The conversation about the workplace is “so binary”, the head of the Institute of Workplace and Facilities Management told delegates attending the Association of University Directors of Estates (AUDE) annual conference last week.
In a video address, Linda Hausmanis, CEO of the IWFM, said the discussion on the future of the workplace due to the effects of the coronavirus pandemic, was too simplistic.
She said: “The conversation is so binary. It’s about whether people should be in the office or at home. Everybody's missing the point. It should be about what work needs to be done, what’s the purpose of the role and where is the best place to do it?”
Hausmanis said the true effects of the pandemic remained to be seen, as the UK was still in a period of uncertainty in other respects.
“There are other things are thrown in the mix…there is Brexit and us now being out of Europe – we haven't really even really found our feet yet, as an independent. We've got murmurings of independence in Scotland. So are we talking about the United Kingdom or are we talking about England here? There is so much unrest at the moment.

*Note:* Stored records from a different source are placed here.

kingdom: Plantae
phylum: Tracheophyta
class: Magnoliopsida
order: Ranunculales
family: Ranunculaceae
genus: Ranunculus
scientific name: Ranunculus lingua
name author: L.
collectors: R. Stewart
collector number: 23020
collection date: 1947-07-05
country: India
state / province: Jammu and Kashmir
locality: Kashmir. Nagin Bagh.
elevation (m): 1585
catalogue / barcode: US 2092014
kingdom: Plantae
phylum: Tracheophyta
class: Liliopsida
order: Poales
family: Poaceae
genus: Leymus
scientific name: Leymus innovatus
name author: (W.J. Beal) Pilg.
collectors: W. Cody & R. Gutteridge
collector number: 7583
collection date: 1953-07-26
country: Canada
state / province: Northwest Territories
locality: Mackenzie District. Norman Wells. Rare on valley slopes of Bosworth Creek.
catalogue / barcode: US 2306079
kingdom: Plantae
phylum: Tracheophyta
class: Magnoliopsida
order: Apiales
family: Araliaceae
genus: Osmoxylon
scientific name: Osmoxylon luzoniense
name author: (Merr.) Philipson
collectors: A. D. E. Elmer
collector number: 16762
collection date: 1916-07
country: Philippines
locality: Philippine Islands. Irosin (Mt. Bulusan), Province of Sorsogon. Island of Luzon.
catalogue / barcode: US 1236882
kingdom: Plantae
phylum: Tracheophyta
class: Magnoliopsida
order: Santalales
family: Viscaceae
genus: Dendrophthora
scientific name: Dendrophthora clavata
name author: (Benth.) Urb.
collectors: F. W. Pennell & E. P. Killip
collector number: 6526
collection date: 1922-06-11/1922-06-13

We know from a university point of view, you will have a new cohort coming in by September, new people coming into the new academic year – what's the psychological impact on those individuals that are coming to you, because they will be different from the ones that they came two years ago or three years ago.”
She also expressed concern at how some data showing that more older people want to continue to work from home while younger people desire to gather at offices could lead to a lack of diversity in workplaces.
"Older people say, 'I'm very happy at home, so I don’t have to commute, I don't have to waste my time I can get up in the morning and put the washing machine on. I've got a better quality of life now’. Then what are you doing? Are you creating a youth club in the office? Is that the right thing because I think we must have an inclusive society. That's in schooling including university and it includes work. You must be inclusive, where everybody feels that they are recognised for who they are because otherwise being in the office very much suits only the extroverts."
Hausmanis added that ultimately “each organisation will have to choose what is right for them”.